After nearly a year of planning, the downtown streetscape is undergoing a significant change.
While not immediately visible from Main Street, the demolition of the former Maxway and CitiTrends locations across from the Sumter Opera House is well underway, with large machinery in the process of knocking down the exterior walls.
Howie Owens, downtown development manager for the city, said the current target date for completion is in late December. This will come about four months after Sumter City Council authorized city administration officials to begin negotiating a final contract to begin demolition. Those efforts have been underway for about three weeks.
The demolition project first became public in December, when city manager Deron McCormick petitioned the Historic Preservation Design Review committee to tear down the century-old buildings to make room for future economic development. In fact, officials have said they hope the location will attract a downtown hotel large enough to host convention-based events.
Until then, the location will be used as a green space, with a modest rendering for the location recently being released by the city. Owens said the plans for the open space were scaled back from their initial, more elaborate plans.

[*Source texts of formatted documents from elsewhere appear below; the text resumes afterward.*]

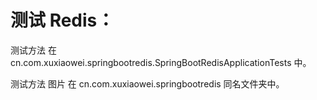 # 测试 Redis：

测试方法 在 cn.com.xuxiaowei.springbootredis.SpringBootRedisApplicationTests 中。

测试方法 图片 在 cn.com.xuxiaowei.springbootredis 同名文件夹中。
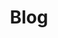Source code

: ---
title: "Blog"
layout: tags  
permalink: /blog/
author_profile: true
sidebar_main: ture
classes: wide
taxonomy: Blog
---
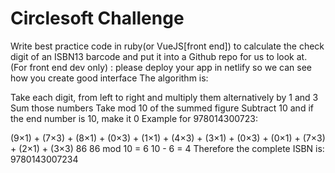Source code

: # Circlesoft Challenge

Write best practice code in ruby(or VueJS[front end]) to calculate the check digit of an ISBN13 barcode and put it into a Github repo for us to look at.
(For front end dev only) : please deploy your app in netlify so we can see how you create good interface
The algorithm is:

Take each digit, from left to right and multiply them alternatively by 1 and 3
Sum those numbers
Take mod 10 of the summed figure
Subtract 10 and if the end number is 10, make it 0
Example for 978014300723:

(9×1) + (7×3) + (8×1) + (0×3) + (1×1) + (4×3) + (3×1) + (0×3) + (0×1) + (7×3) + (2×1) + (3×3)
86
86 mod 10 = 6
10 - 6 = 4
Therefore the complete ISBN is: 9780143007234
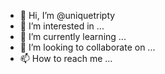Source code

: - 👋 Hi, I’m @uniquetripty
- 👀 I’m interested in ...
- 🌱 I’m currently learning ...
- 💞️ I’m looking to collaborate on ...
- 📫 How to reach me ...

<!---
uniquetripty/uniquetripty is a ✨ special ✨ repository because its `README.md` (this file) appears on your GitHub profile.
You can click the Preview link to take a look at your changes.
--->
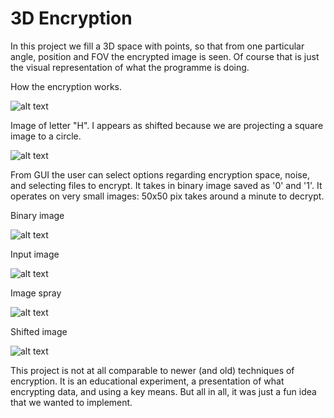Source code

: # 3D Encryption

In this project we fill a 3D space with points, so that from one particular angle, position and FOV the encrypted image is seen. Of course that is just the visual representation of what the programme is doing.

How the encryption works.

![alt text](https://github.com/M2etroline/ProjectBase/blob/master/Rotation_view_example.gif?raw=true)

Image of letter "H". I appears as shifted because we are projecting a square image to a circle. 

![alt text](https://github.com/M2etroline/ProjectBase/blob/master/Picture_view_example.png?raw=true)

From GUI the user can select options regarding encryption space, noise, and selecting files to encrypt. It takes in binary image saved as '0' and '1'. It operates on very small images: 50x50 pix takes around a minute to decrypt.

Binary image

![alt text](https://github.com/M2etroline/ProjectBase/blob/master/Image_coded.png?raw=true)

Input image

![alt text](https://github.com/M2etroline/ProjectBase/blob/master/Image.png?raw=true)

Image spray

![alt text](https://github.com/M2etroline/ProjectBase/blob/master/Spray.png?raw=true)

Shifted image

![alt text](https://github.com/M2etroline/ProjectBase/blob/master/Shifted_Image.png?raw=true)

This project is not at all comparable to newer (and old) techniques of encryption. It is an educational experiment, a presentation of what encrypting data, and using a key means. But all in all, it was just a fun idea that we wanted to implement.


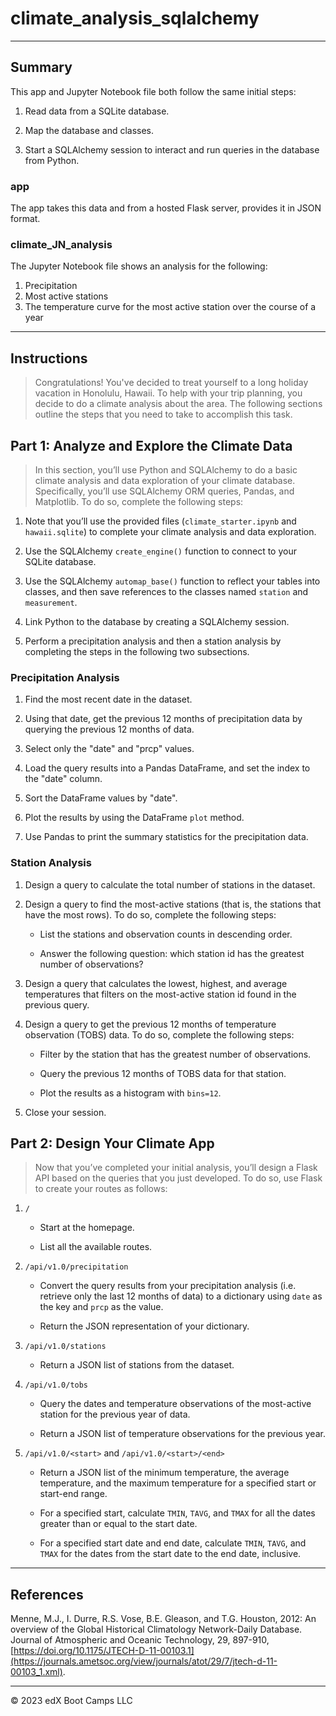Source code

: # climate_analysis_sqlalchemy

- - - 

## Summary

This app and Jupyter Notebook file both follow the same initial steps:
1. Read data from a SQLite database.

2. Map the database and classes.

3. Start a SQLAlchemy session to interact and run queries in the database from Python.

### app
The app takes this data and from a hosted Flask server, provides it in JSON format.

### climate_JN_analysis
The Jupyter Notebook file shows an analysis for the following:
1. Precipitation
2. Most active stations
3. The temperature curve for the most active station over the course of a year

- - -

## Instructions
> Congratulations! You've decided to treat yourself to a long holiday vacation in Honolulu, Hawaii. To help with your trip planning, you decide to do a climate analysis about the area. The following sections outline the steps that you need to take to accomplish this task.

## Part 1: Analyze and Explore the Climate Data
> In this section, you’ll use Python and SQLAlchemy to do a basic climate analysis and data exploration of your climate database. Specifically, you’ll use SQLAlchemy ORM queries, Pandas, and Matplotlib. To do so, complete the following steps:

1. Note that you’ll use the provided files (`climate_starter.ipynb` and `hawaii.sqlite`) to complete your climate analysis and data exploration.

2. Use the SQLAlchemy `create_engine()` function to connect to your SQLite database.

3. Use the SQLAlchemy `automap_base()` function to reflect your tables into classes, and then save references to the classes named `station` and `measurement`.

4. Link Python to the database by creating a SQLAlchemy session.

5. Perform a precipitation analysis and then a station analysis by completing the steps in the following two subsections.

### Precipitation Analysis

1. Find the most recent date in the dataset.

2. Using that date, get the previous 12 months of precipitation data by querying the previous 12 months of data.

3. Select only the "date" and "prcp" values.

4. Load the query results into a Pandas DataFrame, and set the index to the "date" column.

5. Sort the DataFrame values by "date".

6. Plot the results by using the DataFrame `plot` method.

7. Use Pandas to print the summary statistics for the precipitation data.

### Station Analysis
1. Design a query to calculate the total number of stations in the dataset.

2. Design a query to find the most-active stations (that is, the stations that have the most rows). To do so, complete the following steps:

    - List the stations and observation counts in descending order.

    - Answer the following question: which station id has the greatest number of observations?

3. Design a query that calculates the lowest, highest, and average temperatures that filters on the most-active station id found in the previous query.

4. Design a query to get the previous 12 months of temperature observation (TOBS) data. To do so, complete the following steps:

    - Filter by the station that has the greatest number of observations.

    - Query the previous 12 months of TOBS data for that station.

    - Plot the results as a histogram with `bins=12`.

5. Close your session.

## Part 2: Design Your Climate App

> Now that you’ve completed your initial analysis, you’ll design a Flask API based on the queries that you just developed. To do so, use Flask to create your routes as follows:

1. `/`

    - Start at the homepage.

    - List all the available routes.

2. `/api/v1.0/precipitation`

    - Convert the query results from your precipitation analysis (i.e. retrieve only the last 12 months of data) to a dictionary using `date` as the key and `prcp` as the value.

    - Return the JSON representation of your dictionary.

3. `/api/v1.0/stations`

    - Return a JSON list of stations from the dataset.

4. `/api/v1.0/tobs`

    - Query the dates and temperature observations of the most-active station for the previous year of data.

    - Return a JSON list of temperature observations for the previous year.

5. `/api/v1.0/<start>` and `/api/v1.0/<start>/<end>`

    - Return a JSON list of the minimum temperature, the average temperature, and the maximum temperature for a specified start or start-end range.

    - For a specified start, calculate `TMIN`, `TAVG`, and `TMAX` for all the dates greater than or equal to the start date.

    - For a specified start date and end date, calculate `TMIN`, `TAVG`, and `TMAX` for the dates from the start date to the end date, inclusive.

- - -

## References

Menne, M.J., I. Durre, R.S. Vose, B.E. Gleason, and T.G. Houston, 2012: An overview of the Global Historical Climatology Network-Daily Database. Journal of Atmospheric and Oceanic Technology, 29, 897-910, [https://doi.org/10.1175/JTECH-D-11-00103.1](https://journals.ametsoc.org/view/journals/atot/29/7/jtech-d-11-00103_1.xml).

- - -

© 2023 edX Boot Camps LLC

“We really want development there, so we’re not going to put too much into it,” Owens said.
Purchased in 2012 by the city, the buildings in the first block of North Main Street were being used by both Maxway and CitiTrends up until their leases expired in February, and McCormick initially expressed hope that the project would be completed by this past summer. However, various delays slowed the project during the year.

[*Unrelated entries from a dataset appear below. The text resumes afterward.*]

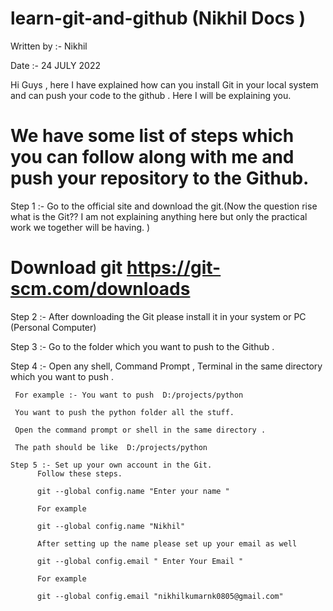 # learn-git-and-github (Nikhil Docs )

Written by :- Nikhil

Date :- 24 JULY 2022 

Hi Guys , here I have explained how can you install Git in your local system and can push your code to the github . Here I will be explaining you.


# We have some list of steps which you can follow along with me and push your repository to the Github.

Step 1 :- Go to the official site and download the git.(Now the question rise what is the Git?? I am not explaining anything here but only the practical work we together will be having. )

# Download git https://git-scm.com/downloads

Step 2 :- After downloading the Git please install it in your system or PC (Personal Computer)

Step 3 :- Go to the folder which you want to push to the Github . 

Step 4 :- Open any shell, Command Prompt , Terminal in the same directory which you want to push .

     For example :- You want to push  D:/projects/python 
     
     You want to push the python folder all the stuff. 
     
     Open the command prompt or shell in the same directory . 
     
     The path should be like  D:/projects/python 
     
    Step 5 :- Set up your own account in the Git.
          Follow these steps. 
          
          git --global config.name "Enter your name "
          
          For example 
          
          git --global config.name "Nikhil"
          
          After setting up the name please set up your email as well 
          
          git --global config.email " Enter Your Email " 
          
          For example 
          
          git --global config.email "nikhilkumarnk0805@gmail.com"
          
         
    

     
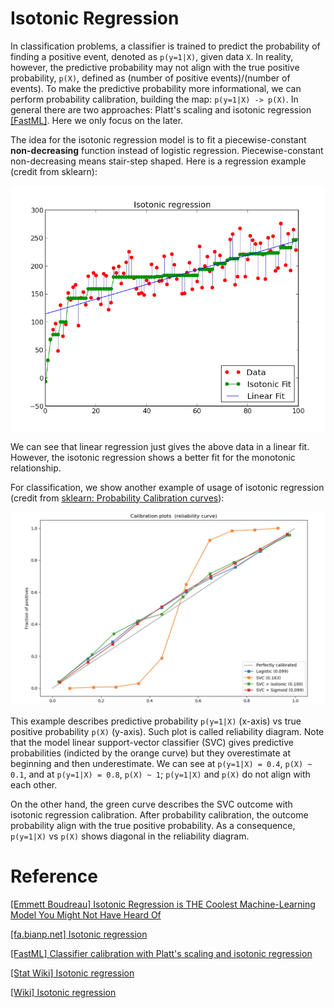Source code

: 


# Isotonic Regression

In classification problems, a classifier is trained to predict the probability of finding a positive event, denoted as `p(y=1|X)`, given data `X`. In reality, however, the predictive probability may not align with the true positive probability, `p(X)`, defined as (number of positive events)/(number of events). To make the predictive probability more informational, we can perform probability calibration, building the map: `p(y=1|X) -> p(X)`. In general there are two approaches: Platt's scaling and isotonic regression [[FastML]][Classifier calibration with Platt's scaling and isotonic regression]. Here we only focus on the later. 

The idea for the isotonic regression model is to fit a piecewise-constant **non-decreasing** function instead of logistic regression. Piecewise-constant non-decreasing means stair-step shaped. Here is a regression example (credit from sklearn):

![ir_plot](images/isotonic_regression_plot.png)

We can see that linear regression just gives the above data in a linear fit. However, the isotonic regression shows a better fit for the monotonic relationship. 

For classification, we show another example of usage of isotonic regression (credit from [sklearn: Probability Calibration curves](https://scikit-learn.org/stable/auto_examples/calibration/plot_calibration_curve.html#sphx-glr-auto-examples-calibration-plot-calibration-curve-py)):

![probability_calibration_plot](images/probability_calibration_curve.png)

This example describes predictive probability `p(y=1|X)` (x-axis) vs true positive probability `p(X)` (y-axis). Such plot is called reliability diagram. Note that the model linear support-vector classifier (SVC) gives predictive probabilities (indicted by the orange curve) but they overestimate at beginning and then underestimate. We can see at `p(y=1|X) = 0.4`, `p(X) ~ 0.1`, and at `p(y=1|X) = 0.8`, `p(X) ~ 1`; `p(y=1|X)` and `p(X)` do not align with each other. 

On the other hand, the green curve describes the SVC outcome with isotonic regression calibration. After probability calibration, the outcome probability align with the true positive probability. As a consequence, `p(y=1|X)` vs `p(X)` shows diagonal in the reliability diagram.










# Reference


[Isotonic Regression is THE Coolest Machine-Learning Model You Might Not Have Heard Of]: https://towardsdatascience.com/isotonic-regression-is-the-coolest-machine-learning-model-you-might-not-have-heard-of-3ce14afc6d1e
[[Emmett Boudreau] Isotonic Regression is THE Coolest Machine-Learning Model You Might Not Have Heard Of](https://towardsdatascience.com/isotonic-regression-is-the-coolest-machine-learning-model-you-might-not-have-heard-of-3ce14afc6d1e)


[Isotonic regression]: http://fa.bianp.net/blog/2013/isotonic-regression/
[[fa.bianp.net] Isotonic regression](http://fa.bianp.net/blog/2013/isotonic-regression/)


[Classifier calibration with Platt's scaling and isotonic regression]: http://fastml.com/classifier-calibration-with-platts-scaling-and-isotonic-regression/
[[FastML] Classifier calibration with Platt's scaling and isotonic regression](http://fastml.com/classifier-calibration-with-platts-scaling-and-isotonic-regression/)


[Isotonic regression]: https://stat.fandom.com/wiki/Isotonic_regression
[[Stat Wiki] Isotonic regression](https://stat.fandom.com/wiki/Isotonic_regression)


[Isotonic regression]: https://en.wikipedia.org/wiki/Isotonic_regression
[[Wiki] Isotonic regression](https://en.wikipedia.org/wiki/Isotonic_regression)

And although demolition is now underway in earnest, the front façades to the buildings will remain in place until all other demolition aspects are completed.
A large portion of the buildings were removed during the past week, including significant demolition on Tuesday.

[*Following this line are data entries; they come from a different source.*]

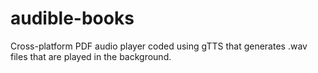 # audible-books
Cross-platform PDF audio player coded using gTTS that generates .wav files that are played in the background.
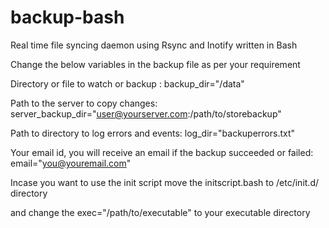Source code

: backup-bash
===========

Real time file syncing daemon using Rsync and Inotify written in Bash 


Change the below variables in the backup file as per your requirement

Directory or file to watch or backup :
backup_dir="/data"

Path to the server to copy changes:
server_backup_dir="user@yourserver.com:/path/to/storebackup"

Path to directory to log errors and events:
log_dir="backuperrors.txt"

Your email id, you will receive an email if the backup succeeded or failed:
email="you@youremail.com"



Incase you want to use the init script move the initscript.bash to /etc/init.d/  directory

and change the 
exec="/path/to/executable" to your executable directory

Leroy House, a truck driver for Carolina Wrecking who will eventually haul the remnants of the buildings away, spent most of his workday on Tuesday standing on a large rubble pile spraying down debris as two large crane arms would occasionally come within a few short feet of him as they knocked down the walls.
“Just trying to keep the dust down for the community,” House said of his seemingly dangerous job. House, however, said he felt safe in his position working with the other members of the demolition crew, who he said had been doing similar jobs for about 16 years. “I can trust them,” House said. “We’ve done this for a while, so we know how to communicate.”